Hong Kong’s metro system stayed shut on Saturday, paralysing transport in the Asian financial hub, and malls and shops closed early after a night of chaos in which the police shot a teenage boy and protesters torched businesses and metro stations.

Friday’s protests across the Chinese-ruled city erupted hours after its embattled leader, Carrie Lam, invoked colonial-era emergency powers for the first time in more than 50 years to ban the face masks demonstrators use to hide their identities.

The night’s “extreme violence” justified the use of the emergency law, Beijing-backed Lam said in a television address on Saturday.

“The radical behavior of rioters took Hong Kong through a very dark night, leaving society today half-paralysed,” she said in pre-recorded remarks.

“The extreme violence clearly illustrated that Hong Kong’s public safety is widely endangered. That’s the concrete reason that we had to invoke emergency law yesterday to introduce the anti-mask law.”

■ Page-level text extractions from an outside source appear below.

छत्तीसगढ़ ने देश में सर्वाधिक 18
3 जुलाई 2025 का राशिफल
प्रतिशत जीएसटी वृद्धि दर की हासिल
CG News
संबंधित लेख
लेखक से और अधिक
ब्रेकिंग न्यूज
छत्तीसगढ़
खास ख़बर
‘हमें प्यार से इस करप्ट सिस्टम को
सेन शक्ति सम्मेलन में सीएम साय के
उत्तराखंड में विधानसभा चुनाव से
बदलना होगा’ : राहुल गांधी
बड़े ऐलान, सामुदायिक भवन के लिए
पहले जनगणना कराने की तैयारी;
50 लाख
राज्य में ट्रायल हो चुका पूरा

But undeterred by the ban and transport shutdown, several hundred pro-democracy protesters, many wearing masks, took to the streets on Saturday, marching through the normally bustling central district of Causeway Bay. Other groups gathered in Sheung Shui and Tsim Sha Tsui districts as the sun began to set.

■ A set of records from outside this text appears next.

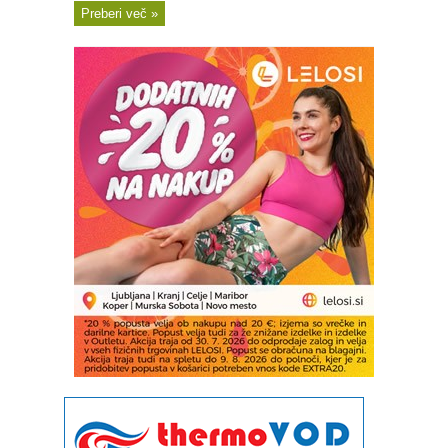
Preberi več »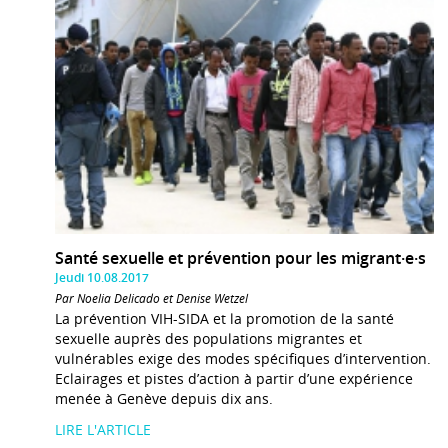
Santé sexuelle et prévention pour les migrant·e·s
Jeudi 10.08.2017
Par Noelia Delicado et Denise Wetzel
La prévention VIH-SIDA et la promotion de la santé
sexuelle auprès des populations migrantes et
vulnérables exige des modes spécifiques d’intervention.
Eclairages et pistes d’action à partir d’une expérience
menée à Genève depuis dix ans.
LIRE L'ARTICLE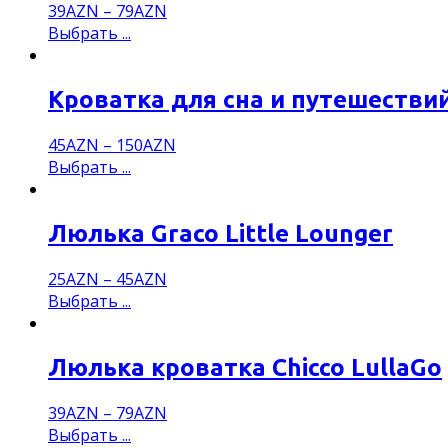
39
AZN
–
79
AZN
Выбрать ...
Кроватка для сна и путешествий
45
AZN
–
150
AZN
Выбрать ...
Люлька Graco Little Lounger
25
AZN
–
45
AZN
Выбрать ...
Люлька кроватка Chicco LullaGo
39
AZN
–
79
AZN
Выбрать ...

“Were not sure what is going to happen later, but we felt we had to get out and show our basic right to wear a mask,” said one protester, Sue, 22, who wore a black mask and dark glasses to the Causeway Bay march.

“The government needs to learn it can’t squeeze Hong Kong people like this.”

The increasingly violent demonstrations that have roiled the city for four months began in opposition to a bill introduced in April that would have allowed extradition to mainland China, but they have since spiraled into a broader pro-democracy movement.

The unrest has plunged Hong Kong into its biggest political crisis since its handover from Britain to China in 1997 under a one country, two systems formula that granted it autonomy and broad freedoms not enjoyed on the mainland.